Texte d'étude =
____________
C. UNE AUGMENTATION DUE À UN DOUBLE EFFET « PRIX ET VOLUME » DES DÉPENSES D'INTERVENTION ET À DES MESURES DE PÉRIMÈTRE

1. Un « effet volume » lié au dynamisme des dépenses d'intervention

Cette augmentation est principalement due au dynamisme des dépenses d'intervention financées par cette mission , qui sont structurellement orientées à la hausse, en raison :

- des évolutions démographiques , avec le vieillissement de la population . Le risque de survenance d'un handicap et le taux de prévalence de l'AAH augmentent avec l'âge ;

- du recul de l'âge légal de départ à la retraite , qui conduit également à augmenter le « stock » de personnes bénéficiant de l'allocation aux adultes handicapés (AAH) et de l'allocation supplémentaire d'invalidité (ASI), même si ce facteur produit aujourd'hui moins d'effets ;

- de la mise en oeuvre de différentes réformes paramétriques ;

Des mesures favorables aux bénéficiaires de l'AAH depuis 2017

L'article 49 du projet de loi de finances pour 2017 , à la suite du rapport Sirugue visant à réformer les minima sociaux, a prévu la mise en oeuvre de plusieurs réformes de paramètres de l'AAH :

- la possibilité pour les personnes handicapées ayant un taux d'incapacité supérieur ou égal à 80 % (AAH 1), au moment de leur départ à la retraite, de conserver le bénéfice de l'AAH sans avoir à solliciter préalablement l'allocation de solidarité pour les personnes âgées (ASPA), ce qui était jusqu'à présent obligatoire.
____________
Mettez en pratique =
a: D'après le texte d'étude, quel article du projet de loi de finances pour 2017 a prévu plusieurs réformes de paramètres de l'AAH ?
b: Rédigez la suite du texte d'étude sur les dépenses d'intervention et l'AAH, à partir de sa dernière phrase.
Les entrées proviennent d'une source distincte du texte d'étude.
____________
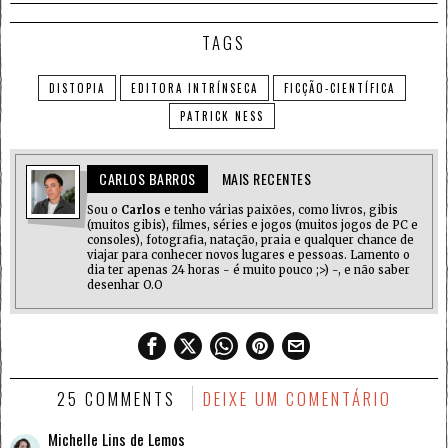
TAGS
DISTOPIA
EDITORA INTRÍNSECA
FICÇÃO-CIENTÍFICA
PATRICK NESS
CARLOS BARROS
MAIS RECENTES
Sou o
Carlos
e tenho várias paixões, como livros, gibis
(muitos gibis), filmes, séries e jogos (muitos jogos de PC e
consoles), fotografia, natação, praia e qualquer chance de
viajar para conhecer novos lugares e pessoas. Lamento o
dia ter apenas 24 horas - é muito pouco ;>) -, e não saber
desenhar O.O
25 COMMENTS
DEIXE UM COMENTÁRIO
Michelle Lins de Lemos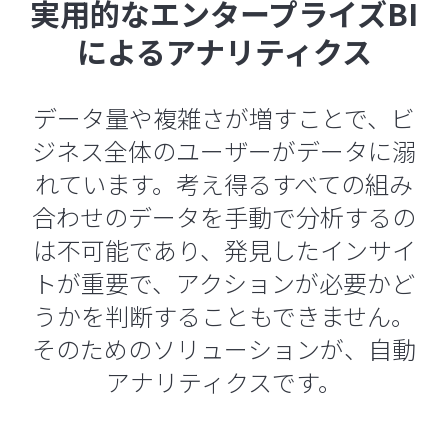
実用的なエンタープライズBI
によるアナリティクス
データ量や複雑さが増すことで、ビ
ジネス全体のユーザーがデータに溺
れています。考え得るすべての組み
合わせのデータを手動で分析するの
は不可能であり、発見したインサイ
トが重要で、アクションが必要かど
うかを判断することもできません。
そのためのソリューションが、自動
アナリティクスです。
____________
Corrigé des exercices =
a: L'article 49.

b:
- l'ouverture du cumul entre l'AAH et la prime d'activité. Depuis le 1 er juillet 2016, le montant d'AAH n'est plus retranché de celui de la prime d'activité ;

- l'accroissement de la durée d'attribution de l'AAH 1 pour les personnes dont le handicap est insusceptible d'évolution favorable - par dérogation, l'allocation pourra être versée pour une durée de vingt ans ;

- la suppression de la possibilité de cumul de l'allocation de solidarité spécifique (AAS) 1 ( * ) et de l'AAH, en retenant une « primauté » au droit à l'AAH.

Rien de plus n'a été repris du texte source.